Мы опять скользили по гладкой, розоватой, стеклянно-тяжелой поверхности бухты. Солнечная ночь была прекрасна. Никому не хотелось скоро возвращаться на ледокол.

— Поедемте к Скольт-Кельти смотреть нарвалов, предложил кто-то из участников нашей прогулки.

— Нефти хватит?

— Хватит до вечера.

— Право на борт!

Мы повернули направо, к острову Кельти, ярко блиставшему на солнце. Там, в проливе Мелениуса, наши охотники на днях видели целое стадо нарвалов. Эти допотопные чудовища, снабженные длинными штопорообразными бивнями-носами, считаются редкостью даже в малодоступных человеку ледовых морях. Их рев, похожий на завывание автомобильных гудков, я долго слушал, сидя на каменных откосах Кельти, и никак не мог догадаться о причине поразившего меня своею неожиданностью звука. Нам не удалось увидеть редкостных чудовищ. Поверхность пролива была недвижима. Ни единый всплеск не нарушил ее удивительной зеркальности. Мы долго скользили по отражавшей солнце, и высокое небо, и тонкие облака, горы, льды, и редких пролетающих птиц, казавшейся стеклянной глади. Вернулись мы под утро, когда на берегу уже кипела работа. Ледокол, окруженный флотилией айсбергов, приплывших ночью в бухту, стоял на своем месте. В окружении гор и льдов он оказался совсем крошечной букашкой.

Долина Молчания

— Не хотите ли проехать с нами в долину Молчания? — сказал мне один из участников геологической экскурсии, отправлялвшийся на обследование берегов острова Хукера.

Шлюпка покачивалась у трапа. Я наспех оделся, захватил ружье и, быстро сбежав по трапу, последним вскочил в шлюпку, где уже разместились все мои спутники.

Наш путь на сей раз лежал к северу от бухты Тихой, вокруг покрытого камнями мыса Седова и выступившего ледяного откоса, носившего странное имя Маланьи.
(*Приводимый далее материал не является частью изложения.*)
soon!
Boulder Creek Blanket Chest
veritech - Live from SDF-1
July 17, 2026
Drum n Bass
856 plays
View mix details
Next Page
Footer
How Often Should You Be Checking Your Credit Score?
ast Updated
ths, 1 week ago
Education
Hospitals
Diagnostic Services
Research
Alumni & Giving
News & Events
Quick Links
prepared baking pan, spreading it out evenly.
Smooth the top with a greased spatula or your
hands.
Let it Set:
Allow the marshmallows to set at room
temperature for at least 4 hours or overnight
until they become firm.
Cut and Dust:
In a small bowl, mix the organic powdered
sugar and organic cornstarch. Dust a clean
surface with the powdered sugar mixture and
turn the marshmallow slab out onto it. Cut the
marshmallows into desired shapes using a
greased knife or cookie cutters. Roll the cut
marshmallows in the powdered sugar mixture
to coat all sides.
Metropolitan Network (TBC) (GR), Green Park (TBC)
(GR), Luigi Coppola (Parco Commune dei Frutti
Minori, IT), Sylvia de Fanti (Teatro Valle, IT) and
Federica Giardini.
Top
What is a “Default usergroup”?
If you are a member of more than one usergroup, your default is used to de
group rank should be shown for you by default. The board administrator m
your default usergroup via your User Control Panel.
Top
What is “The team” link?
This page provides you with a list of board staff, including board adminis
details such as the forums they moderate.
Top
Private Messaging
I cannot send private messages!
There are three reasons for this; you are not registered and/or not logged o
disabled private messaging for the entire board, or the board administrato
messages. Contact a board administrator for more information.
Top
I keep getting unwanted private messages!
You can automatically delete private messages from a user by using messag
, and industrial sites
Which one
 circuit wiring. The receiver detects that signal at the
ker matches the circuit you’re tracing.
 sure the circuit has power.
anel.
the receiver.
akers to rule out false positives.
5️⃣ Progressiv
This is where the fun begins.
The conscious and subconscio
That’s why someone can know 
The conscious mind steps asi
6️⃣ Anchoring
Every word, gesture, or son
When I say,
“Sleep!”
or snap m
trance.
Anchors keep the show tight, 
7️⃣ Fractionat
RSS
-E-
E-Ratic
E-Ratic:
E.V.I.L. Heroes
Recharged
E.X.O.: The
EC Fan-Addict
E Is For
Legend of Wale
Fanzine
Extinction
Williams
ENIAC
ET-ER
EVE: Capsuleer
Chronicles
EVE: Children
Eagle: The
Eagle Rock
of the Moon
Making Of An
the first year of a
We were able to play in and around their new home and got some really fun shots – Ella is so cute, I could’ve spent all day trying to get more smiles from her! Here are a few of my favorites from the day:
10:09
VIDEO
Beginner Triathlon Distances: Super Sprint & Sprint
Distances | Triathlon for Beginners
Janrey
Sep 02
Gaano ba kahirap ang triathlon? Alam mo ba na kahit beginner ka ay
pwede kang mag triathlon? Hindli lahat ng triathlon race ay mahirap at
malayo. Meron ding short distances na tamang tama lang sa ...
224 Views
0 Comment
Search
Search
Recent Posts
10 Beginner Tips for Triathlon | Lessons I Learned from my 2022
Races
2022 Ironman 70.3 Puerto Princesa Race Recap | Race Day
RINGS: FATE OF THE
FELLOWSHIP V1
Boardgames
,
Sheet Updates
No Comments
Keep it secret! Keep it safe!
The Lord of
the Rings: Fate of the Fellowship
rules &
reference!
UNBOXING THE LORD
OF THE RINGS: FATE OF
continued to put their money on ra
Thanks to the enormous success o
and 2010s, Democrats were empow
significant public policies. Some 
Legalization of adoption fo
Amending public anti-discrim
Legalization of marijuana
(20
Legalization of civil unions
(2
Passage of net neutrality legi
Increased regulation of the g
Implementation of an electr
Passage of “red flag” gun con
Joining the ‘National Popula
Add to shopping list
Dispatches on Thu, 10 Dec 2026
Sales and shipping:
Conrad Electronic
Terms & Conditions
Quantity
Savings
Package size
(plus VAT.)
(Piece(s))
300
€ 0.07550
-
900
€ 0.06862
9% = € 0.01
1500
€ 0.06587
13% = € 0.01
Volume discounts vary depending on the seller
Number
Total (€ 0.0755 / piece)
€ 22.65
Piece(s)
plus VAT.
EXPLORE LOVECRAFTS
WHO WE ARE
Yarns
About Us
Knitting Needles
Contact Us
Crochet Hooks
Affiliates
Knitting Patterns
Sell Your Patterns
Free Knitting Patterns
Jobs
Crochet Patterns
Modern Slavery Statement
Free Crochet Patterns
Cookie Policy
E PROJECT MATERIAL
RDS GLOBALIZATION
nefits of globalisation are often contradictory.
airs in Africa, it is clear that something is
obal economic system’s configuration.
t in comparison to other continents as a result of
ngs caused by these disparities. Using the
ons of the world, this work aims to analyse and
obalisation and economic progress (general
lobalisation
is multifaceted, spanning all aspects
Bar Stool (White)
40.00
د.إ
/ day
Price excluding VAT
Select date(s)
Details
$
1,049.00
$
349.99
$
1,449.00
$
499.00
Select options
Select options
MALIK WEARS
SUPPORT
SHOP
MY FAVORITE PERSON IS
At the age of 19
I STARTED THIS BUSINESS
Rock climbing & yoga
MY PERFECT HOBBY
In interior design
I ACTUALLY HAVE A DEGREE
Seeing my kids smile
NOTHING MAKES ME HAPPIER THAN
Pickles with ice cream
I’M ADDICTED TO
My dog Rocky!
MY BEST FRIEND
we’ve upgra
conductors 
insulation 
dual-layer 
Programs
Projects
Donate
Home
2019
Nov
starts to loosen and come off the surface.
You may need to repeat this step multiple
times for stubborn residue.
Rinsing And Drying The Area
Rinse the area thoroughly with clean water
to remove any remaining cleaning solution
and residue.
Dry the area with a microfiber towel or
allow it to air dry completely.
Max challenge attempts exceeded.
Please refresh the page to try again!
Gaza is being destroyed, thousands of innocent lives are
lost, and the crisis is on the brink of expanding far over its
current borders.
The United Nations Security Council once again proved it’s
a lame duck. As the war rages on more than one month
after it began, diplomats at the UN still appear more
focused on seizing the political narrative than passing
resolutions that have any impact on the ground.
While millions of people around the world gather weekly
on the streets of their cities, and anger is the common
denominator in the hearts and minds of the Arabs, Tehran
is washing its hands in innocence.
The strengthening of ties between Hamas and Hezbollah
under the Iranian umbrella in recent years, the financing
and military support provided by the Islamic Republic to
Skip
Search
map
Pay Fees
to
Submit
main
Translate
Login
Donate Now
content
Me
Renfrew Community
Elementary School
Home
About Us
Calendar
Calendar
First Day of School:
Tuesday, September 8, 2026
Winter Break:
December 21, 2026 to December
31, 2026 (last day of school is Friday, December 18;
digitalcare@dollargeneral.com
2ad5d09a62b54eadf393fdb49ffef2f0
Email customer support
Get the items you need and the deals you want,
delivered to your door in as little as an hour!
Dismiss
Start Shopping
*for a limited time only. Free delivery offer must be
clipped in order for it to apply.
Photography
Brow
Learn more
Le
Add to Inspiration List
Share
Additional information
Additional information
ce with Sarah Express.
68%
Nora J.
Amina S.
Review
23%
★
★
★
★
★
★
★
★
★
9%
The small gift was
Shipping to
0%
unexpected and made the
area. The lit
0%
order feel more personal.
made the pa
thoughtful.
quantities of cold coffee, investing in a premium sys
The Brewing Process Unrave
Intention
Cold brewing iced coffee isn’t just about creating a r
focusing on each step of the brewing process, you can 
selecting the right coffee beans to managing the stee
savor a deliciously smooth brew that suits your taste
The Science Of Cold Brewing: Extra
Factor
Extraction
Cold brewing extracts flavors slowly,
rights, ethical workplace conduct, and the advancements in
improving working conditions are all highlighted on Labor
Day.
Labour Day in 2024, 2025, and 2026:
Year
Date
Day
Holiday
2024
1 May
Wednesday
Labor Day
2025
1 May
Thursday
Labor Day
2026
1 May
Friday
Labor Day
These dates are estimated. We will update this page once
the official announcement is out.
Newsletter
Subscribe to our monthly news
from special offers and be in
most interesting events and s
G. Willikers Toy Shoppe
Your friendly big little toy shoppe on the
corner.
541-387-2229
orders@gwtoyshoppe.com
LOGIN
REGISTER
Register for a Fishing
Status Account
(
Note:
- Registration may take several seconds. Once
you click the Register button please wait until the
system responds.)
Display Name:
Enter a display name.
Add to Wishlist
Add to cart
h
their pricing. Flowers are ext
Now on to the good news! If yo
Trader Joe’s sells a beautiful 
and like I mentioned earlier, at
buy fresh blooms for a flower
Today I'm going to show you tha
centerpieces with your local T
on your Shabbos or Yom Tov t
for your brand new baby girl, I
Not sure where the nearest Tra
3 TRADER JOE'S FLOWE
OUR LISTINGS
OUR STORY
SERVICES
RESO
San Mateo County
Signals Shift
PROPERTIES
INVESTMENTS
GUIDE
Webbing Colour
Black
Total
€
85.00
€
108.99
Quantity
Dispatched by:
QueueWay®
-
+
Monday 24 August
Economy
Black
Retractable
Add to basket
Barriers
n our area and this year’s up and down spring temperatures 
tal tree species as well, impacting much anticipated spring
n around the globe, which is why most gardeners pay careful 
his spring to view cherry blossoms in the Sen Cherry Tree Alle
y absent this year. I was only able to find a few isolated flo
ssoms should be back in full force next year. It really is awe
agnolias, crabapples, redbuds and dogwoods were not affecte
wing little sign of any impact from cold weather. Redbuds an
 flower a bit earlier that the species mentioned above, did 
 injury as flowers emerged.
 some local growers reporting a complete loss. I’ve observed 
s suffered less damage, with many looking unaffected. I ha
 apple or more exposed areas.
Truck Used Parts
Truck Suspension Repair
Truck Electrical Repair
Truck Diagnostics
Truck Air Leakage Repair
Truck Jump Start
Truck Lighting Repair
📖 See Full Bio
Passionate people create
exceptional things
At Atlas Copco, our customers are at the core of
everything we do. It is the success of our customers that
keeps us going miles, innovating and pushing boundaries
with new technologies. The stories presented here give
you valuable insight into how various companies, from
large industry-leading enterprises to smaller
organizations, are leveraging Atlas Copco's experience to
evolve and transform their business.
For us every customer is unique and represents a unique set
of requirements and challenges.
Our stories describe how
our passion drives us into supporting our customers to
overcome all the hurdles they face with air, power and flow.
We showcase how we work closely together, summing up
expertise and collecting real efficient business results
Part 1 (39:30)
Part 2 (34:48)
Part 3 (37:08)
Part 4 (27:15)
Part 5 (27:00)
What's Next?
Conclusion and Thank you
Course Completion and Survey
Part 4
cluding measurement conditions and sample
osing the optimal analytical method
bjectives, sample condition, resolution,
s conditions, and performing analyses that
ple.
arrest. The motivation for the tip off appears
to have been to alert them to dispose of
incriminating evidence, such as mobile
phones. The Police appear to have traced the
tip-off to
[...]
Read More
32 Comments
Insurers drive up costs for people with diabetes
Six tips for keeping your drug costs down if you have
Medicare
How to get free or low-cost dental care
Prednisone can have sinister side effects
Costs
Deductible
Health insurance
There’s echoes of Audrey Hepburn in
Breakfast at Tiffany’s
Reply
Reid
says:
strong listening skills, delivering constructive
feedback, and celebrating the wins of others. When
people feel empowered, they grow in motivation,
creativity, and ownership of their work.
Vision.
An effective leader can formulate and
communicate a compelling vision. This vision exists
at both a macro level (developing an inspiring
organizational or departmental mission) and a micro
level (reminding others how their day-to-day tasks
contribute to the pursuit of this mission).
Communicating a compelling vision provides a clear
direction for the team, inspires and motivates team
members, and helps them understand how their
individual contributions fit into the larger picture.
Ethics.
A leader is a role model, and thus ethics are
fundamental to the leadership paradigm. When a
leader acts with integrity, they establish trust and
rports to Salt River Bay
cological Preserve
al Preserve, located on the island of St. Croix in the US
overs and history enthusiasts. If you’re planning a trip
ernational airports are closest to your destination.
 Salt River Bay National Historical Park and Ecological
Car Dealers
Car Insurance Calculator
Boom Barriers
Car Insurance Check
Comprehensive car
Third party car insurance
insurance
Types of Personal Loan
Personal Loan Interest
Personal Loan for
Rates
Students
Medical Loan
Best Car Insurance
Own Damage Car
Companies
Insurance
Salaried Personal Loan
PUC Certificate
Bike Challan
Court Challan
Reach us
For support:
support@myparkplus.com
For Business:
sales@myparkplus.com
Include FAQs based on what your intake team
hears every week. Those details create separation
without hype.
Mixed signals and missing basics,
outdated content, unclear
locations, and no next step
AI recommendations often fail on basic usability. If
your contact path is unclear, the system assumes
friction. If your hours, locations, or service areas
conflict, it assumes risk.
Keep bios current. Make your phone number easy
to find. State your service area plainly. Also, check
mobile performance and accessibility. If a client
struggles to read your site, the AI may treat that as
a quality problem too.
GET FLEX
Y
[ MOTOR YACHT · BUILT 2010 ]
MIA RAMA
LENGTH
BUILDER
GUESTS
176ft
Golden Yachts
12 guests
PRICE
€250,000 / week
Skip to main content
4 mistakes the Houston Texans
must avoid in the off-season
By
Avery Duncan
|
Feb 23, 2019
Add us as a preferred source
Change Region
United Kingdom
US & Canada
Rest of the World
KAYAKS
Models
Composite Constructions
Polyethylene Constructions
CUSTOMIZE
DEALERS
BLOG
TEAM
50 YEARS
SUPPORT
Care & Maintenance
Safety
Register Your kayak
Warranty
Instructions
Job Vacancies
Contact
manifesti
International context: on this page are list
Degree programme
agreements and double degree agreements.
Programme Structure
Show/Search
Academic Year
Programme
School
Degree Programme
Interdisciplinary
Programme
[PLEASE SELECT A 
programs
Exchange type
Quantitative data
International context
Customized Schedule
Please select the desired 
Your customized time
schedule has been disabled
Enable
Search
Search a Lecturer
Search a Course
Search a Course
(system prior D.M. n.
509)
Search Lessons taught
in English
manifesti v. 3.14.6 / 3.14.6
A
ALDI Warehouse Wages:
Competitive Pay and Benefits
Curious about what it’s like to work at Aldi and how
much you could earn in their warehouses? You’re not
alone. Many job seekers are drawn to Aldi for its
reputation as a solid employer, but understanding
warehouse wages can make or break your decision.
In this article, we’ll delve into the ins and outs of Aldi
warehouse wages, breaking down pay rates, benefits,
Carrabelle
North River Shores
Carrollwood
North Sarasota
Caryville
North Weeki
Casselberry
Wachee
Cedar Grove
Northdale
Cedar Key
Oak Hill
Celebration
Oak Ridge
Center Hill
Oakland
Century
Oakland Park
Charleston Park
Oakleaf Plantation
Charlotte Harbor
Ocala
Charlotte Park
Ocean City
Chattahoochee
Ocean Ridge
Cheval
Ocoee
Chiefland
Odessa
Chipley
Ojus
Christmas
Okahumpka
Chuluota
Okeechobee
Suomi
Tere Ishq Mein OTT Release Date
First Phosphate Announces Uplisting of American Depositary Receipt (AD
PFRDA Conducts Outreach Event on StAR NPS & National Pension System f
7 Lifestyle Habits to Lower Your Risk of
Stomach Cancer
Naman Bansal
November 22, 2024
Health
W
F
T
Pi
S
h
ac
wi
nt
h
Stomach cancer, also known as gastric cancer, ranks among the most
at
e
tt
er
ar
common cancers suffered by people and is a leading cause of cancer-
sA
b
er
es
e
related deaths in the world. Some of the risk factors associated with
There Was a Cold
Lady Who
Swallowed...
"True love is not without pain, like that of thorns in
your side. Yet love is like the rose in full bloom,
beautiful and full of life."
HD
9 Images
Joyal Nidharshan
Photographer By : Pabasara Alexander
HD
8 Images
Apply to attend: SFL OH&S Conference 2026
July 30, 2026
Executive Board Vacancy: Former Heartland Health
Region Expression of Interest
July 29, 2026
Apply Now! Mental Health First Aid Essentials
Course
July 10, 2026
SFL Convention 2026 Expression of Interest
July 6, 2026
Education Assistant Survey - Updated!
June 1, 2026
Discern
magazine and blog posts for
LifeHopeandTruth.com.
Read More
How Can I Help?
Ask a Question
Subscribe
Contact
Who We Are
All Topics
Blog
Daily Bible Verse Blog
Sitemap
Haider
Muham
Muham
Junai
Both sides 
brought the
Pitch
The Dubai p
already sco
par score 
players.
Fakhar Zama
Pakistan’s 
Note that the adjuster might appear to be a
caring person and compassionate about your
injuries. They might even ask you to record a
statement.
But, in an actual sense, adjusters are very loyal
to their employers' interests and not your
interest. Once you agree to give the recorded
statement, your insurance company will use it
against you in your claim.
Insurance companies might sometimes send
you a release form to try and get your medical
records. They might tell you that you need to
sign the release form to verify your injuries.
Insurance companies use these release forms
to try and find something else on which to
Мы с удовольствием налегли на весла, и шлюпка быстро пошла по гладкой зелено-прозрачной, точно застылой воде.

Этим путем когда-то направлялся Георгий Судов в свое последнее путешествие к полюсу. Ничто не напоминало ужасных подробностей давней трагедии. Солнце светило ярко. Вокруг простиралась слепящая зеркальная гладь. Редкие, зеленоватые и белые, проплывали льдины. Птицы, отражаясь в воде, пролетали над нашими головами.





— Это получше, чем на курорте, — заметил кто-то из самых восторженных спутников, любовавшийся на открывавшиеся просторы.

— Поживи здесь годок, узнаешь, — сказал, посмеиваясь, зимовщик.

Воздух был поразительно чист. За дальней грядой подвижных золотившихся льдов, как опустившееся облако, виднелись призрачные очертания островов.

Мы шли у берега, сверкавшего белизной многолетнего слежавшегося снега. На отлогих скатах спускавшегося в море ледника грязными пятнами темнели морены — груды каменных пород, разрушенных напором безостановочно двигавшегося берегового льда. Над морем ледник обрушивался высокой отвесной стеной, из-под которой с грозным шумом выкатывалась пресная вода, мутной полосой далеко вливавшаяся в глубокую, чистую синеву моря.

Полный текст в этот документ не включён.